Fuenteheridos is a town and municipality located in the province of Huelva, Spain. According to the 2025 municipal register, there are 804 inhabitants.

Situated near the N-433 road, it is rarely busy except on warm evenings. The square is surrounded by a few bars and the Fuente de Doce Caños (Fountain of 12 jets). An 18th-century stone cross, sourced from a nearby quarry, adds to its historical interest. A number of the houses in the village square feature original wooden balconies and colorful summer flowers.

The church Iglesia del Espíritu Santo, dating back to the 18th century, is a locally visible landmark. The old village threshing circle offers panoramic valley views. A stroll from the nearby car park along a water channel featuring plaques dedicated to Fuenteheridos, leads to the source of the Murtigas River.

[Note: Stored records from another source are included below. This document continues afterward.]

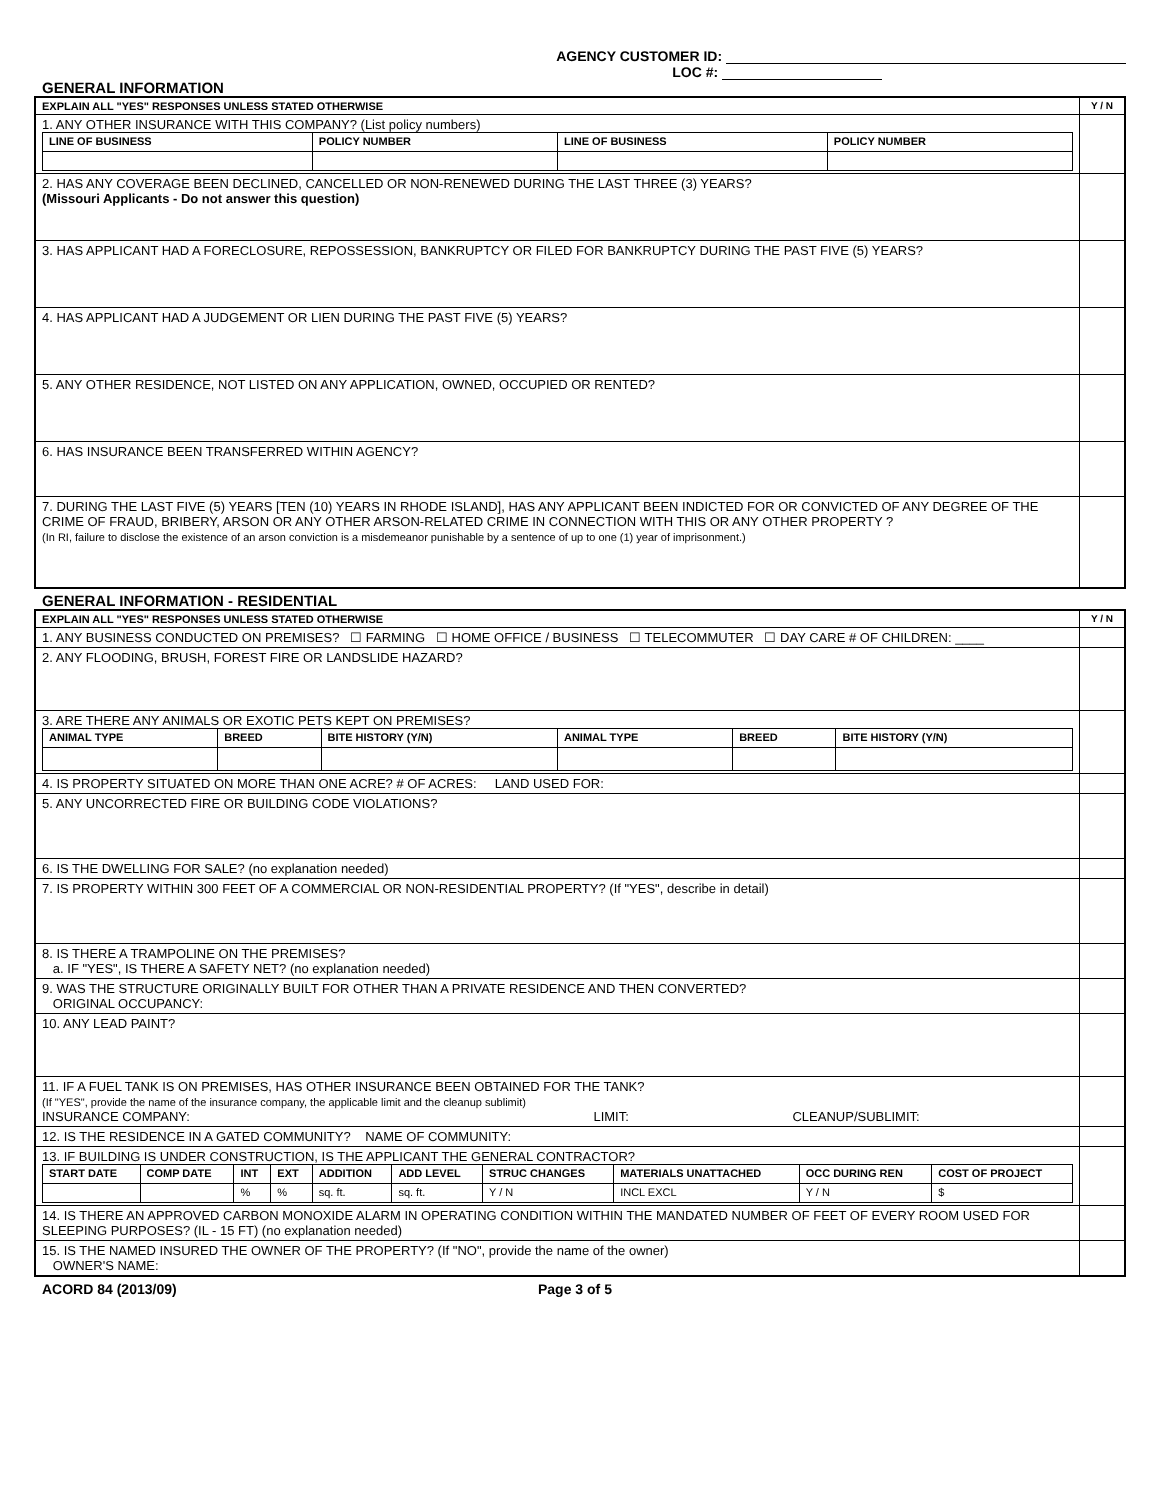AGENCY CUSTOMER ID:
LOC #:
GENERAL INFORMATION
| EXPLAIN ALL "YES" RESPONSES UNLESS STATED OTHERWISE | Y / N |
| 1. ANY OTHER INSURANCE WITH THIS COMPANY? (List policy numbers) / LINE OF BUSINESS / POLICY NUMBER / LINE OF BUSINESS / POLICY NUMBER / / --- / --- / --- / --- / | |
| 2. HAS ANY COVERAGE BEEN DECLINED, CANCELLED OR NON-RENEWED DURING THE LAST THREE (3) YEARS? (Missouri Applicants - Do not answer this question) | |
| 3. HAS APPLICANT HAD A FORECLOSURE, REPOSSESSION, BANKRUPTCY OR FILED FOR BANKRUPTCY DURING THE PAST FIVE (5) YEARS? | |
| 4. HAS APPLICANT HAD A JUDGEMENT OR LIEN DURING THE PAST FIVE (5) YEARS? | |
| 5. ANY OTHER RESIDENCE, NOT LISTED ON ANY APPLICATION, OWNED, OCCUPIED OR RENTED? | |
| 6. HAS INSURANCE BEEN TRANSFERRED WITHIN AGENCY? | |
| 7. DURING THE LAST FIVE (5) YEARS [TEN (10) YEARS IN RHODE ISLAND], HAS ANY APPLICANT BEEN INDICTED FOR OR CONVICTED OF ANY DEGREE OF THE CRIME OF FRAUD, BRIBERY, ARSON OR ANY OTHER ARSON-RELATED CRIME IN CONNECTION WITH THIS OR ANY OTHER PROPERTY ? (In RI, failure to disclose the existence of an arson conviction is a misdemeanor punishable by a sentence of up to one (1) year of imprisonment.) | |
GENERAL INFORMATION - RESIDENTIAL
| EXPLAIN ALL "YES" RESPONSES UNLESS STATED OTHERWISE | Y / N |
| 1. ANY BUSINESS CONDUCTED ON PREMISES? ☐ FARMING ☐ HOME OFFICE / BUSINESS ☐ TELECOMMUTER ☐ DAY CARE # OF CHILDREN: ____ | |
| 2. ANY FLOODING, BRUSH, FOREST FIRE OR LANDSLIDE HAZARD? | |
| 3. ARE THERE ANY ANIMALS OR EXOTIC PETS KEPT ON PREMISES? / ANIMAL TYPE / BREED / BITE HISTORY (Y/N) / ANIMAL TYPE / BREED / BITE HISTORY (Y/N) / / --- / --- / --- / --- / --- / --- / | |
| 4. IS PROPERTY SITUATED ON MORE THAN ONE ACRE? # OF ACRES: LAND USED FOR: | |
| 5. ANY UNCORRECTED FIRE OR BUILDING CODE VIOLATIONS? | |
| 6. IS THE DWELLING FOR SALE? (no explanation needed) | |
| 7. IS PROPERTY WITHIN 300 FEET OF A COMMERCIAL OR NON-RESIDENTIAL PROPERTY? (If "YES", describe in detail) | |
| 8. IS THERE A TRAMPOLINE ON THE PREMISES? a. IF "YES", IS THERE A SAFETY NET? (no explanation needed) | |
| 9. WAS THE STRUCTURE ORIGINALLY BUILT FOR OTHER THAN A PRIVATE RESIDENCE AND THEN CONVERTED? ORIGINAL OCCUPANCY: | |
| 10. ANY LEAD PAINT? | |
| 11. IF A FUEL TANK IS ON PREMISES, HAS OTHER INSURANCE BEEN OBTAINED FOR THE TANK? (If "YES", provide the name of the insurance company, the applicable limit and the cleanup sublimit) INSURANCE COMPANY: LIMIT: CLEANUP/SUBLIMIT: | |
| 12. IS THE RESIDENCE IN A GATED COMMUNITY? NAME OF COMMUNITY: | |
| 13. IF BUILDING IS UNDER CONSTRUCTION, IS THE APPLICANT THE GENERAL CONTRACTOR? / START DATE / COMP DATE / INT / EXT / ADDITION / ADD LEVEL / STRUC CHANGES / MATERIALS UNATTACHED / OCC DURING REN / COST OF PROJECT / / --- / --- / --- / --- / --- / --- / --- / --- / --- / --- / / / / % / % / sq. ft. / sq. ft. / Y / N / INCL EXCL / Y / N / $ / | |
| 14. IS THERE AN APPROVED CARBON MONOXIDE ALARM IN OPERATING CONDITION WITHIN THE MANDATED NUMBER OF FEET OF EVERY ROOM USED FOR SLEEPING PURPOSES? (IL - 15 FT) (no explanation needed) | |
| 15. IS THE NAMED INSURED THE OWNER OF THE PROPERTY? (If "NO", provide the name of the owner) OWNER'S NAME: | |
ACORD 84 (2013/09) Page 3 of 5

The village serves as a gateway to various countryside walks, including routes to neighboring villages and towns like Alájar, Galaroza, Castaño, Los Marines, and Aracena, and provides many opportunities for exploration.

José Bergamín, a prominent writer, bohemian and intellectual, sought refuge in Fuenteheridos in his twilight years. His experiences, exile and disillusionment, particularly over the Spanish civil war, led to seminal works like "Waiting for the Hand of Snow".